= TASK STATEMENT =
Rewrite the records from the first line through the line containing "Сварочные маски, шлемы и щитки", replacing "Маркеры" with "Фломастеры" and leaving everything else unchanged.

*** Opening MATERIAL TO PROCESS ***

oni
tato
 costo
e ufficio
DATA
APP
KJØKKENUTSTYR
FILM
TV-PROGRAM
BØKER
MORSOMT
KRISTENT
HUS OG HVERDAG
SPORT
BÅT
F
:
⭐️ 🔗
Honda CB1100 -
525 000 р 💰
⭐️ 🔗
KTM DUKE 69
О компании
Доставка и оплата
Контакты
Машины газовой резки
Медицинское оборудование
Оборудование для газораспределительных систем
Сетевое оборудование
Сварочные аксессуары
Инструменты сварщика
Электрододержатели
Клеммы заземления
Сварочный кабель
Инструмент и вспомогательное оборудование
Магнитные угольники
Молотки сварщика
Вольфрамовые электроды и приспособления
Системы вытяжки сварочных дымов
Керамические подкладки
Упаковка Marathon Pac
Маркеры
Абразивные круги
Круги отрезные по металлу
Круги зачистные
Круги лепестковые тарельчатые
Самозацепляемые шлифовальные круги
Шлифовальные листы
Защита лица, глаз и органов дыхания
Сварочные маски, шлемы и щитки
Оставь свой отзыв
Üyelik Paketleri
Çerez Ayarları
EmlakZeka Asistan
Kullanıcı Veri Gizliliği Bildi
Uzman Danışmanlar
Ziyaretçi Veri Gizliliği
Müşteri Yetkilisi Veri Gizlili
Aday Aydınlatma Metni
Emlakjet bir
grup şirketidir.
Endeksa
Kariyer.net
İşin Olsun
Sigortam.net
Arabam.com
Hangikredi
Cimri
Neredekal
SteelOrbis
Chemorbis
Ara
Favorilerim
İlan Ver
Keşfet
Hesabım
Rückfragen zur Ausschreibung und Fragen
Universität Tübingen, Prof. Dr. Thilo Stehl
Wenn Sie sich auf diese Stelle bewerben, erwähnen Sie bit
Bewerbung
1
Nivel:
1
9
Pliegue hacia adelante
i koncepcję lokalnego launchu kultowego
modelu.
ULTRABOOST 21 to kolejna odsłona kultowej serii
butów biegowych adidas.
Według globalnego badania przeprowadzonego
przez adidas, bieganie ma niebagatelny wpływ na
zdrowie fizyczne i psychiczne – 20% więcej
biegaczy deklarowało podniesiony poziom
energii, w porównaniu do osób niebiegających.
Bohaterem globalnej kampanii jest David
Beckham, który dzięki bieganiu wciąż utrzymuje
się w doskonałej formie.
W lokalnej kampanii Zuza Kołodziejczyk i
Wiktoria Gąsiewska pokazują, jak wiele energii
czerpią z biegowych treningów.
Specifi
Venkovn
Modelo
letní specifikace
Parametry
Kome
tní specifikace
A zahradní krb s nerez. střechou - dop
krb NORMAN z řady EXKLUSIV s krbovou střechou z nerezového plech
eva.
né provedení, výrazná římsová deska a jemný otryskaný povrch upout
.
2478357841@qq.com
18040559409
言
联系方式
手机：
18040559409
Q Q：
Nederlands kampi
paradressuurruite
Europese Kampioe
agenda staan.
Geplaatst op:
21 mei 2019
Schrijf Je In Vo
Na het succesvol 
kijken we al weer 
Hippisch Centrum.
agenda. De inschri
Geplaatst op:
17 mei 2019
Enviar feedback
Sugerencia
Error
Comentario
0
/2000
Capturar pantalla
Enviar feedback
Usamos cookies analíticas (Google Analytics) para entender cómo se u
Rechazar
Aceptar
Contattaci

*** Closing MATERIAL TO PROCESS ***

= THE COMPLETED TASK =
oni
tato
 costo
e ufficio
DATA
APP
KJØKKENUTSTYR
FILM
TV-PROGRAM
BØKER
MORSOMT
KRISTENT
HUS OG HVERDAG
SPORT
BÅT
F
:
⭐️ 🔗
Honda CB1100 -
525 000 р 💰
⭐️ 🔗
KTM DUKE 69
О компании
Доставка и оплата
Контакты
Машины газовой резки
Медицинское оборудование
Оборудование для газораспределительных систем
Сетевое оборудование
Сварочные аксессуары
Инструменты сварщика
Электрододержатели
Клеммы заземления
Сварочный кабель
Инструмент и вспомогательное оборудование
Магнитные угольники
Молотки сварщика
Вольфрамовые электроды и приспособления
Системы вытяжки сварочных дымов
Керамические подкладки
Упаковка Marathon Pac
Фломастеры
Абразивные круги
Круги отрезные по металлу
Круги зачистные
Круги лепестковые тарельчатые
Самозацепляемые шлифовальные круги
Шлифовальные листы
Защита лица, глаз и органов дыхания
Сварочные маски, шлемы и щитки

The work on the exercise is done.